Comment voyez-vous l'avenir proche de l'agriculture ?

« Il faut sortir d'une agriculture qui exerce une forte pression sur l'environnement et sur l'agriculteur. Si vous cultivez des plantes pour la protéine, vous devez surcharger le sol avec de l'engrais azoté. Nos cultures industrielles sont comme des vaches à double musculature. Nous sommes allés trop loin dans notre quête de rendement. Fini la culture des protéines en fertilisant 300 à 400 kg d'azote par hectare. Ce n'est pas bon pour l'environnement, car beaucoup d'azote s'échappe du sol ou est perdu par dénitrification.

« Il y a aussi des excès de production animale industrielle. Tant d'antibiotiques sont utilisés dans l'élevage que la résistance aux antibiotiques chez les agriculteurs devient alarmante. Le consommateur a un rôle majeur dans cette transition. Nous devons cesser de valoriser les vaches à deux muscles, tout comme nous devons cesser de valoriser les cultures qui dépendent très fortement des pesticides et de la surfertilisation.

Quels sont les principaux défis auxquels nous sommes confrontés aujourd'hui ?

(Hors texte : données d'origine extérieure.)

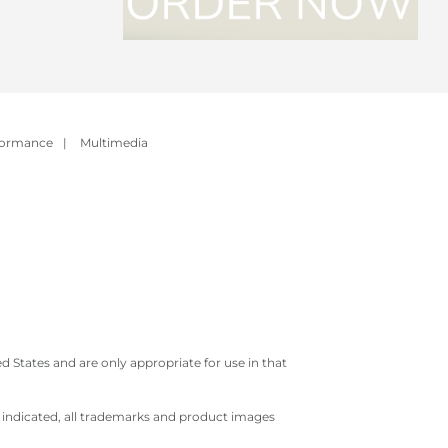
formance
|
Multimedia
 States and are only appropriate for use in that
e indicated, all trademarks and product images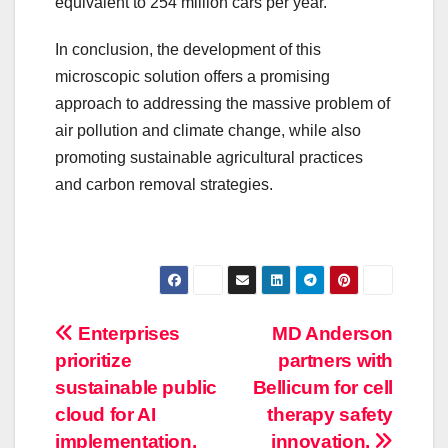
equivalent to 254 million cars per year.
In conclusion, the development of this
microscopic solution offers a promising
approach to addressing the massive problem of
air pollution and climate change, while also
promoting sustainable agricultural practices
and carbon removal strategies.
Post
Enterprises
MD Anderson
prioritize
partners with
navigation
sustainable public
Bellicum for cell
cloud for AI
therapy safety
implementation.
innovation.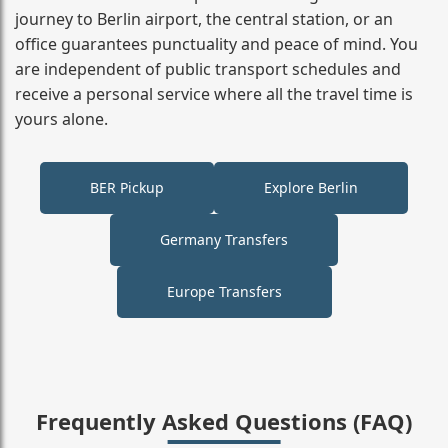
journey to Berlin airport, the central station, or an
office guarantees punctuality and peace of mind. You
are independent of public transport schedules and
receive a personal service where all the travel time is
yours alone.
BER Pickup
Explore Berlin
Germany Transfers
Europe Transfers
Frequently Asked Questions (FAQ)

« Le principal défi que je vois aujourd'hui est que l'esprit humain doit rester attentif à tout ce qui est présent sur notre planète. Je vois – pour la première fois de ma vie – une montée généralisée du populisme. Les populistes font preuve d'un manque d'empathie poignant. S'exprimant en slogans, ils ne se préoccupent ni de l'ensemble du spectre de la société ni de la fragilité de la planète qui porte notre société. Il semble que nous ayons oublié les leçons du passé. Par exemple, en 2018, certaines personnes trouvent acceptable de séparer les enfants de leurs parents simplement en raison de leurs priorités politiques. C'est choquant, n'est-ce pas ?'

Vous nous avez dit que vous aviez eu la chance de commencer votre vie dans un monde où chaque jour était meilleur que le jour précédent. Vivons-nous encore dans un tel monde ?

"Nous devons compter nos bénédictions quand vous voyez les idées que nous acquérons encore chaque jour. Je ne suis pas pessimiste. Nous faisons des progrès dans l'éducation des gens, en leur donnant de meilleures perspectives, de meilleures opportunités de communiquer et en acquérant un point de vue nuancé. Nous sommes mieux lotis maintenant qu'à n'importe quel moment de l'histoire. Nos soins de santé, notre approvisionnement alimentaire et notre hygiène se sont tous améliorés.

«Bien sûr, il y a encore des problèmes qui doivent être abordés avec un grand engagement, comme le changement climatique. L'Accord de Paris a été une réalisation importante, mais il y a des complications, des promesses qui ne se sont pas encore concrétisées. Ce que je veux souligner, c'est que quand je pense à l'état d'esprit des gens, je vois les choses évoluer dans un sens favorable. Bien sûr, il y a des contrecoups occasionnels, comme l'euroscepticisme que je ne comprends pas parce que l'Union européenne nous a apporté la paix et donne encore la paix. Cependant, nous ne devrions pas trop nous inquiéter de ces contrecoups. Nous traversons actuellement des conditions météorologiques difficiles, mais nous avons beaucoup de sagesse et de prévoyance. Je suis plein de confiance :la prochaine génération aura un bel avenir."